■ **TASK PROMPT**
In the records below, switch "Default set" to "Default value" everywhere it appears and leave everything else unchanged. Leave the pictures out of your answer.

********

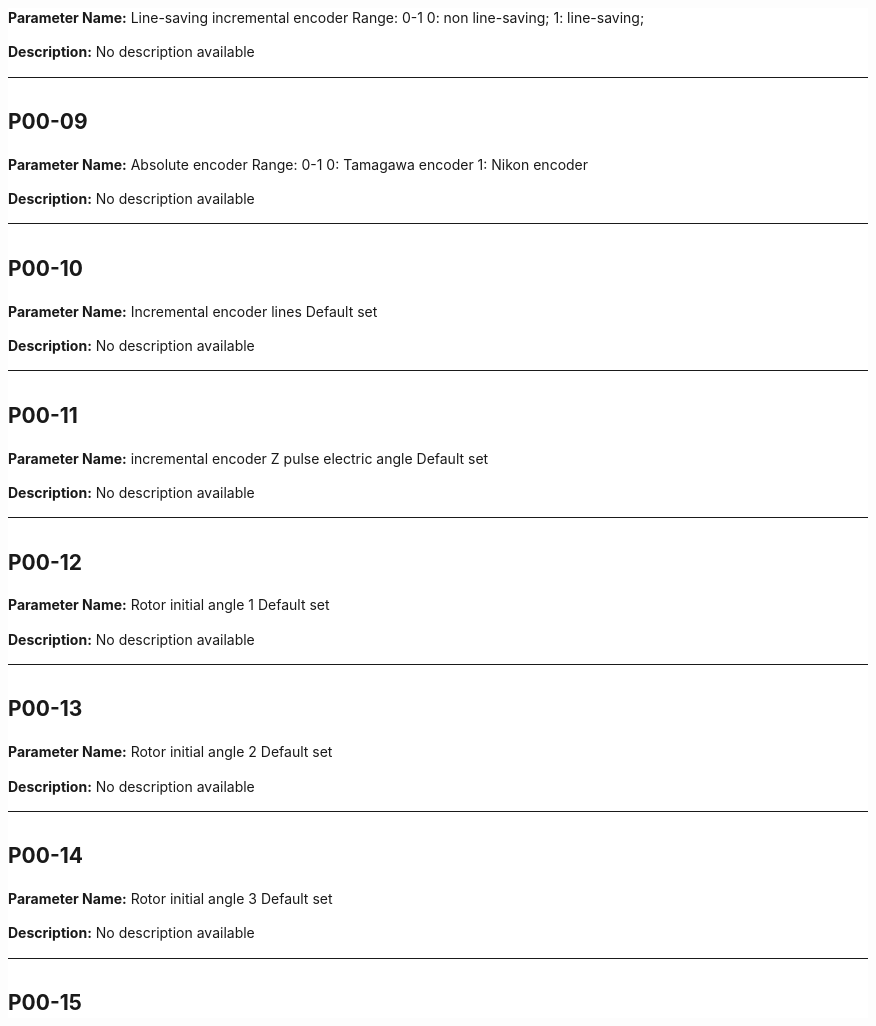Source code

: **Parameter Name:** Line-saving incremental encoder Range: 0-1 0: non line-saving; 1: line-saving;

**Description:** No description available

---

## P00-09

**Parameter Name:** Absolute encoder Range: 0-1 0: Tamagawa encoder 1: Nikon encoder

**Description:** No description available

---

## P00-10

**Parameter Name:** Incremental encoder lines Default set

**Description:** No description available

---

## P00-11

**Parameter Name:** incremental encoder Z pulse electric angle Default set

**Description:** No description available

---

## P00-12

**Parameter Name:** Rotor initial angle 1 Default set

**Description:** No description available

---

## P00-13

**Parameter Name:** Rotor initial angle 2 Default set

**Description:** No description available

---

## P00-14

**Parameter Name:** Rotor initial angle 3 Default set

**Description:** No description available

---

## P00-15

********

■ **EXERCISE ANSWER**
Source code

: **Parameter Name:** Line-saving incremental encoder Range: 0-1 0: non line-saving; 1: line-saving;

**Description:** No description available

---

## P00-09

**Parameter Name:** Absolute encoder Range: 0-1 0: Tamagawa encoder 1: Nikon encoder

**Description:** No description available

---

## P00-10

**Parameter Name:** Incremental encoder lines Default value

**Description:** No description available

---

## P00-11

**Parameter Name:** incremental encoder Z pulse electric angle Default value

**Description:** No description available

---

## P00-12

**Parameter Name:** Rotor initial angle 1 Default value

**Description:** No description available

---

## P00-13

**Parameter Name:** Rotor initial angle 2 Default value

**Description:** No description available

---

## P00-14

**Parameter Name:** Rotor initial angle 3 Default value

**Description:** No description available

---

## P00-15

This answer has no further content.